Given passage:
Presentation to the WCIP Interactive Dialogue June 17-18, 2014

By | 18 June, 2014


Presentation from the Special Rapporteur on the Rights of Indigenous Peoples

to the WCIP Interactive Dialogue

June 17-18, 2014, UN Headquarters New York

Question: What are indigenous peoples priorities/visions for sustainable development and how these priorities/visions be included in the national development planning as well as the international Post-2015 Development Agenda?


Thank you Madame Moderator for allowing me to speak on this very important topic.

This is a key issue for all indigenous peoples and I believe our contributions to the processes determining what development should be in the 21st century and beyond will spell whether humanity can survive this century or not. Many environmentalists and some indigenous peoples speak about saving the earth but I think the earth can take care of itself. It is human beings who are in big trouble and we are among these.

In my earlier life before I became the SRRIP, I was very much engaged as an indigenous representative of my networks and organizations in the sustainable development processes of the UN. I was in Rio in 1992, where the indigenous peoples’ caucus worked hard to get Chapter 26 of the Agenda 21 on the Role of Indigenous Peoples and their communities in Sustainable Development. I witnessed the most unfortunate development when the UN announced that its efforts to develop a Code of Conduct for Transnational Corporations failed and the existence of the UN Commission on TNCs and the Center for TNCs ended. I will talk more about the issue of transnational corporations on development and indigenous peoples later.

Excerpted records:
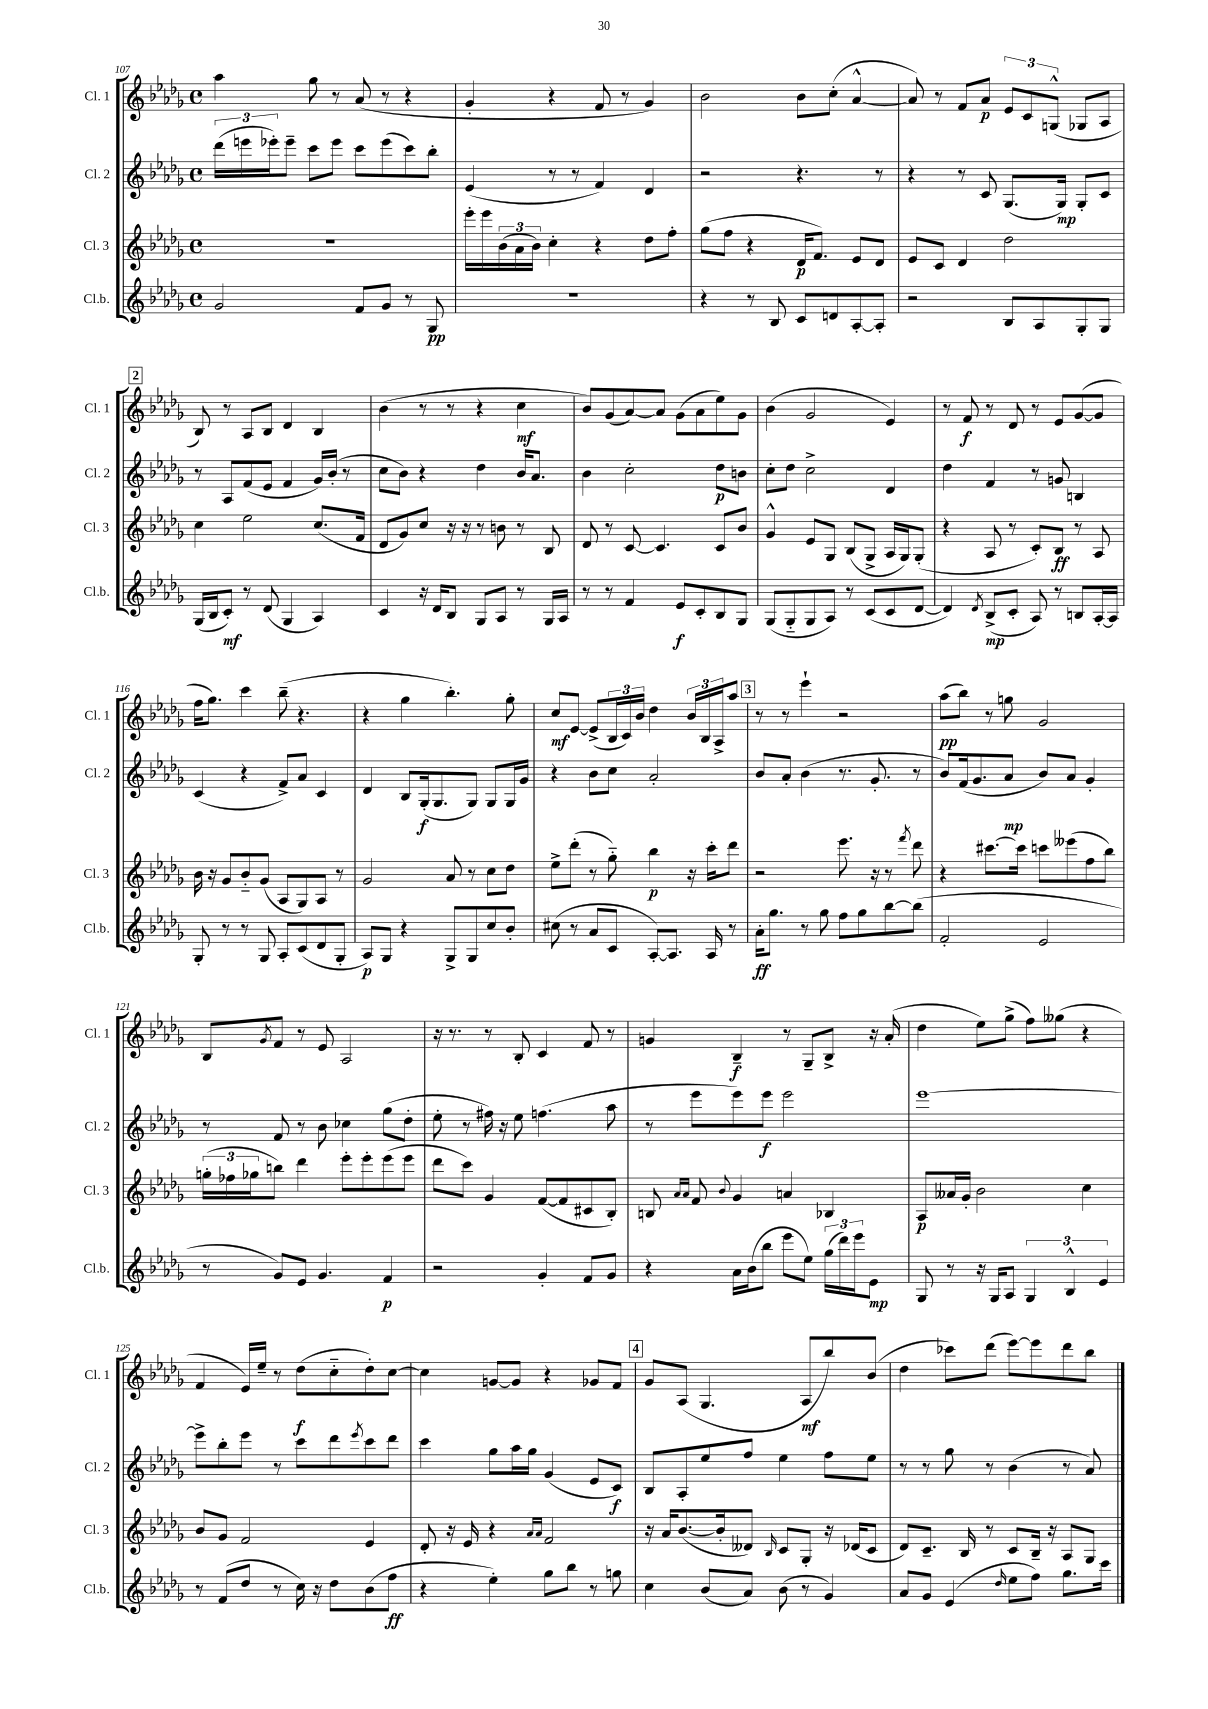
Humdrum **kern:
==
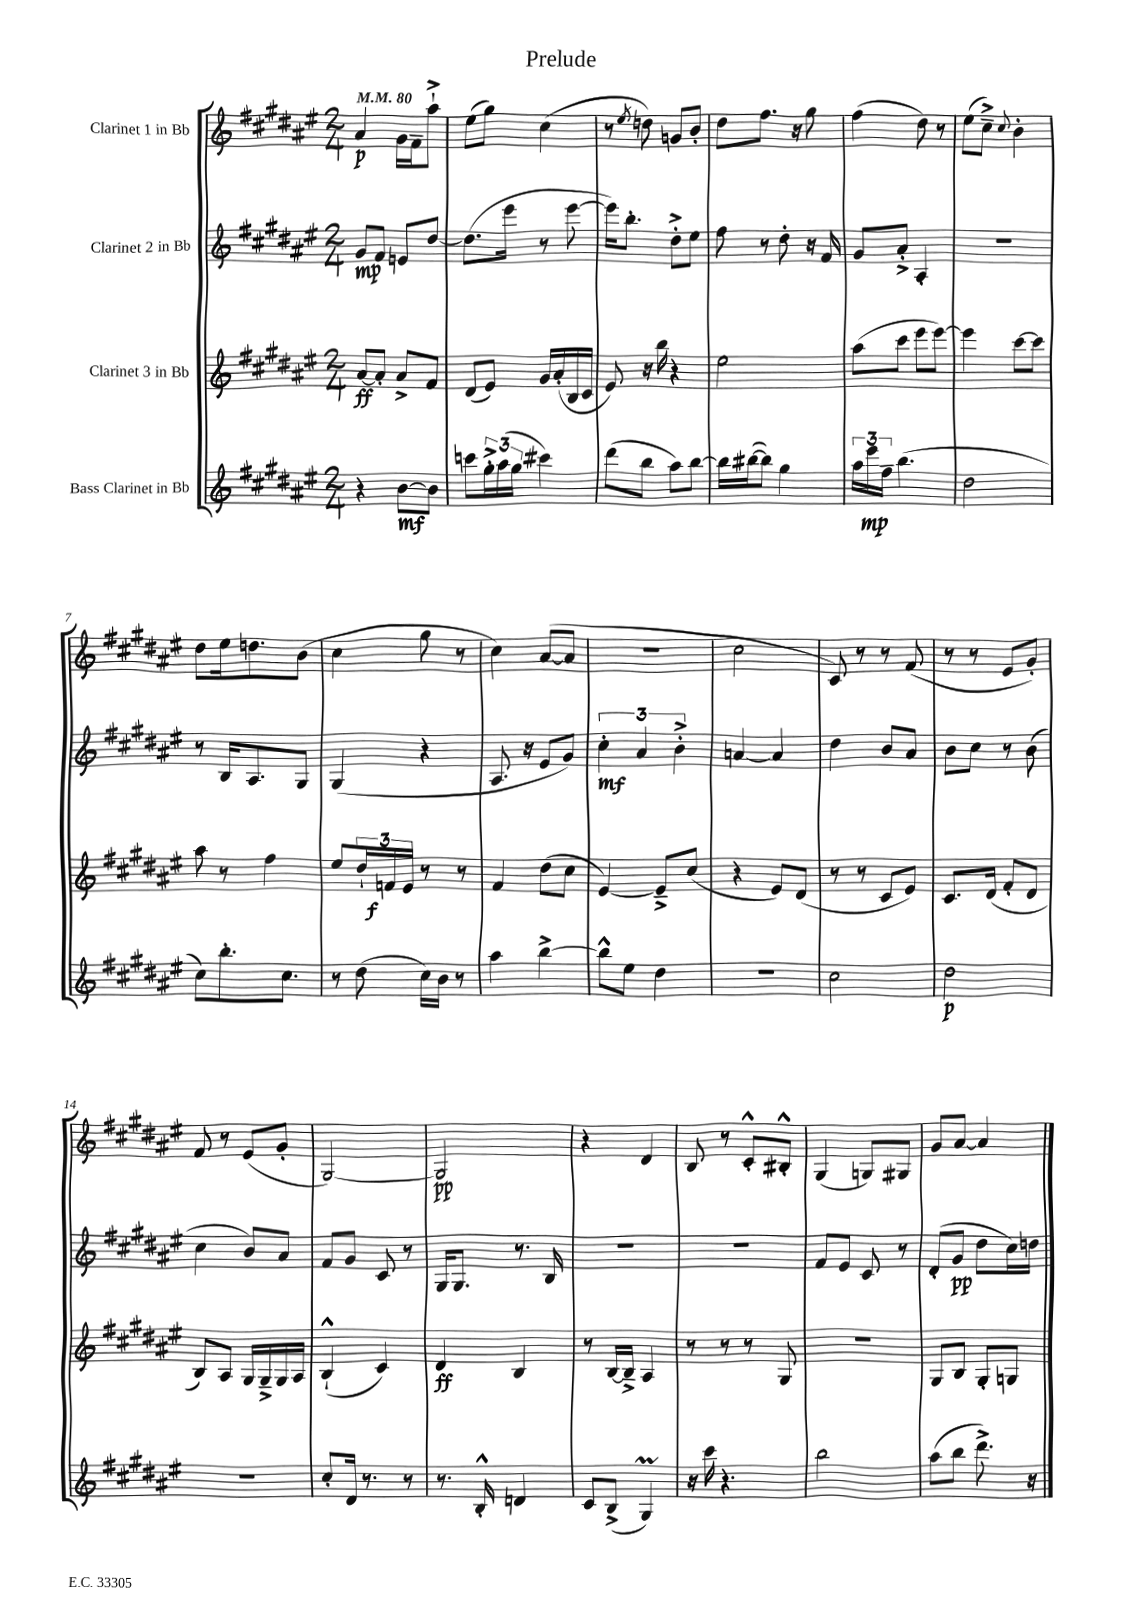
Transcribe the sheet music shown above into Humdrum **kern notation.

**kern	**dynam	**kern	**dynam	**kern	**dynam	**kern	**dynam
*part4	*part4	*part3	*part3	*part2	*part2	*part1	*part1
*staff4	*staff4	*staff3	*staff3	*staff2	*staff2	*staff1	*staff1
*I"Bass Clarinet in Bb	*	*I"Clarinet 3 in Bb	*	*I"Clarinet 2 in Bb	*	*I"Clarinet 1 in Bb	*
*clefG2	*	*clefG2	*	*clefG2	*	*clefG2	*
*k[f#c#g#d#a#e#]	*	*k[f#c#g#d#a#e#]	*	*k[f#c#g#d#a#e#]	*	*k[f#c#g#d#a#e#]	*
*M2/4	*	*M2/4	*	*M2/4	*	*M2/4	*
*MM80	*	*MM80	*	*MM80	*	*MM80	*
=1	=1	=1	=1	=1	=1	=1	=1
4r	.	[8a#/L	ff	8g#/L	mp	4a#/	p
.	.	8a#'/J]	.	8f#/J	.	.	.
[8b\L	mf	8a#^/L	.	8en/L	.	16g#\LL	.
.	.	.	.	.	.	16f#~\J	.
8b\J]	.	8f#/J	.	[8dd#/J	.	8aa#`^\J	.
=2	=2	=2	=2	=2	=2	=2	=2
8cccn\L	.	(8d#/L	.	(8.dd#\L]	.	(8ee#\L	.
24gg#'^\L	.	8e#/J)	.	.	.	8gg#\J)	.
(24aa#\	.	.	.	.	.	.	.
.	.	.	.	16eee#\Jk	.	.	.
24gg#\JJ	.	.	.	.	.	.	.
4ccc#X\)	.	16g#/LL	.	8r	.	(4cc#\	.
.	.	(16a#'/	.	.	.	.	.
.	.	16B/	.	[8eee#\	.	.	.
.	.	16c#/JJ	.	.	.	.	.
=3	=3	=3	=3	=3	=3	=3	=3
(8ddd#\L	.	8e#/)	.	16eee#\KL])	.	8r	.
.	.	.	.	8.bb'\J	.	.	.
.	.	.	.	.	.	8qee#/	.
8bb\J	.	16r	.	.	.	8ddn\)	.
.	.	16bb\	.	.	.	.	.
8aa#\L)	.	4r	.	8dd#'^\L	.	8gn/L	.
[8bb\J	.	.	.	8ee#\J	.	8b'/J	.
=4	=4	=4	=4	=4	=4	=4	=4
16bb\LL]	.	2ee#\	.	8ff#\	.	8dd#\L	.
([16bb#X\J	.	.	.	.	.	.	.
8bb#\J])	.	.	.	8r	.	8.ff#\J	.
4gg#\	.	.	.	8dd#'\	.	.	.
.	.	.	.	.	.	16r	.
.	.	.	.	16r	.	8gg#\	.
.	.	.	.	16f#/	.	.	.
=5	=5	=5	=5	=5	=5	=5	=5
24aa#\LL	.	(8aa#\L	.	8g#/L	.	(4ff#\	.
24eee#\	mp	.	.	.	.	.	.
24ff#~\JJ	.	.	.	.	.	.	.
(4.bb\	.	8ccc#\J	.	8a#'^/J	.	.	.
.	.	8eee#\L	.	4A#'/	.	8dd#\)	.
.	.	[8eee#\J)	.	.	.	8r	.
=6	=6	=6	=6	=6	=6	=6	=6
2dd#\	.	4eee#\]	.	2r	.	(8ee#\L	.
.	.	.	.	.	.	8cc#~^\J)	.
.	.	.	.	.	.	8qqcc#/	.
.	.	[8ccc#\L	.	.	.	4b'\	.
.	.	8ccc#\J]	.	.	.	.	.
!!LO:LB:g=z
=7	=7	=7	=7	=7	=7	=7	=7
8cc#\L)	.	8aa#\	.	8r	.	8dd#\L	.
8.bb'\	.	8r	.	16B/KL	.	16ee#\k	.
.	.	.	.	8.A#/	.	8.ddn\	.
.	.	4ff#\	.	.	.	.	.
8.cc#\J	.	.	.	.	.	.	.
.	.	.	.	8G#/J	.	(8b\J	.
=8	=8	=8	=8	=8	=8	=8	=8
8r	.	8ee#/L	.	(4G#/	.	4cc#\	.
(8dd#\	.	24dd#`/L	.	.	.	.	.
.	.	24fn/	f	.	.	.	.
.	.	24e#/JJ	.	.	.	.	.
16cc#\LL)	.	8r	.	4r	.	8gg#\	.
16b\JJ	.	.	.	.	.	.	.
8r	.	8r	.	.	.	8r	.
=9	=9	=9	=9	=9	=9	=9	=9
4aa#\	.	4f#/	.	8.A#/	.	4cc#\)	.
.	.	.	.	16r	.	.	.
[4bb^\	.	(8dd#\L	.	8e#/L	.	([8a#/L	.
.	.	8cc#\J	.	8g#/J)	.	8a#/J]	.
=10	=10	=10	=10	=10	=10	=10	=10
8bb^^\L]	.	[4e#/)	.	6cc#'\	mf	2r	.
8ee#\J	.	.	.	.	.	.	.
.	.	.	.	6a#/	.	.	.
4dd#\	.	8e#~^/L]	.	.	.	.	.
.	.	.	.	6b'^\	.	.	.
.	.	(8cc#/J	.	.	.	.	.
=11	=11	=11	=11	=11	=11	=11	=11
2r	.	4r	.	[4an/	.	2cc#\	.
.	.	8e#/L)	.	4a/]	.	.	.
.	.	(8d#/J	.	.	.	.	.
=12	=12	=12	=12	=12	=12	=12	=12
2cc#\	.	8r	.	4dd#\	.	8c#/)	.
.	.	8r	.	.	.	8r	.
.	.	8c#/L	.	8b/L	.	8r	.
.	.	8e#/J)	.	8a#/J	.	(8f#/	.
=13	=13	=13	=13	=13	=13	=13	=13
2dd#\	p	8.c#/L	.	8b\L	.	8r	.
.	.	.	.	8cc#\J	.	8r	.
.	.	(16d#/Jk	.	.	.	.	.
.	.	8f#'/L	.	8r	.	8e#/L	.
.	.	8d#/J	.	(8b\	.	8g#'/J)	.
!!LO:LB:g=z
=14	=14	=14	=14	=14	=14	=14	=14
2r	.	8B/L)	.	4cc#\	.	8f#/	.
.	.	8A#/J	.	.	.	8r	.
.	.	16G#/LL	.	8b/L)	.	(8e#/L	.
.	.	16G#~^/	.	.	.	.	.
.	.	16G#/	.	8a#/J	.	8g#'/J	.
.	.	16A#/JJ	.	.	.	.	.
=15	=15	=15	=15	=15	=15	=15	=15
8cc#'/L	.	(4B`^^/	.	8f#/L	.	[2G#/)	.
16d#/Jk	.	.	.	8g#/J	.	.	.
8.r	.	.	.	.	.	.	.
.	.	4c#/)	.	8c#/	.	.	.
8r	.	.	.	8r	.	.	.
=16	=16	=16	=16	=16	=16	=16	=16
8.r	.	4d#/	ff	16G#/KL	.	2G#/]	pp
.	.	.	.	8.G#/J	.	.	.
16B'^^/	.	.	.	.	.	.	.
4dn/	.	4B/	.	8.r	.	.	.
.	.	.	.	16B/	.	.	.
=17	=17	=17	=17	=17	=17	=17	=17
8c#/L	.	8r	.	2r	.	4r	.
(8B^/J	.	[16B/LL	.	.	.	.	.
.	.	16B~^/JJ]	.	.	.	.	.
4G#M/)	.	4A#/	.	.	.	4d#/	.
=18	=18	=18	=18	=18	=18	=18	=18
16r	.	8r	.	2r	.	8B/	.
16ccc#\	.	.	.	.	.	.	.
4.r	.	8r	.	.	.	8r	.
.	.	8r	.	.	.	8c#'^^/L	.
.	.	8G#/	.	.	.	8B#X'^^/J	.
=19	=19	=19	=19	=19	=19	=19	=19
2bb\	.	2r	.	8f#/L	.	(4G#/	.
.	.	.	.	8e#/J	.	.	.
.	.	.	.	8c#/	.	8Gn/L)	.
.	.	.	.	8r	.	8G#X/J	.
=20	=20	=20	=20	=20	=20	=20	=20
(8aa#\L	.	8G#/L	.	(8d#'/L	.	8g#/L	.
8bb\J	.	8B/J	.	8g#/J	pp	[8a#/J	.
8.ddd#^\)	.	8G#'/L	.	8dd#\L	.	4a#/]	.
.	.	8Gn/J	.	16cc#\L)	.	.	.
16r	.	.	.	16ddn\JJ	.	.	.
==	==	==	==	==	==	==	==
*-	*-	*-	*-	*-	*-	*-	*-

Task list:
1. In the speech on indigenous peoples and sustainable development, the paragraph beginning "In my earlier life" names several documents and UN commissions or centers. List every one of them.
2. Write the next part of the speech on indigenous peoples and sustainable development, beginning after its final sentence.

Answer list:
1.
- Chapter 26 of the Agenda 21 on the Role of Indigenous Peoples and their communities in Sustainable Development
- Code of Conduct for Transnational Corporations
- UN Commission on TNCs
- Center for TNCs

2.
Fast forward 2014, we now find ourselves in the midst of the present efforts of the international community to develop the Post-2015 Development Agenda. This will be the global development agenda until 2030. Tebtebba, my organization, International Indian Treaty Council and Indigenous Information Network are the co-organizing partners for the Indigenous Peoples at the Open-ended Working on SDGs and the Post-2015 Development Agenda processes. We are trying our best to bring indigenous peoples issues into the outcome documents of these processes.
Today, I will briefly share what I think were achieved and not achieved , and what can be possibly achieved in the OWG-SDG and Post-2015 Development Agenda. But the second part of my presentation will be to highlight the key issues which I hope we will be able to get the support of States within the WCIP and also in the Post-2015 Development Agenda processes.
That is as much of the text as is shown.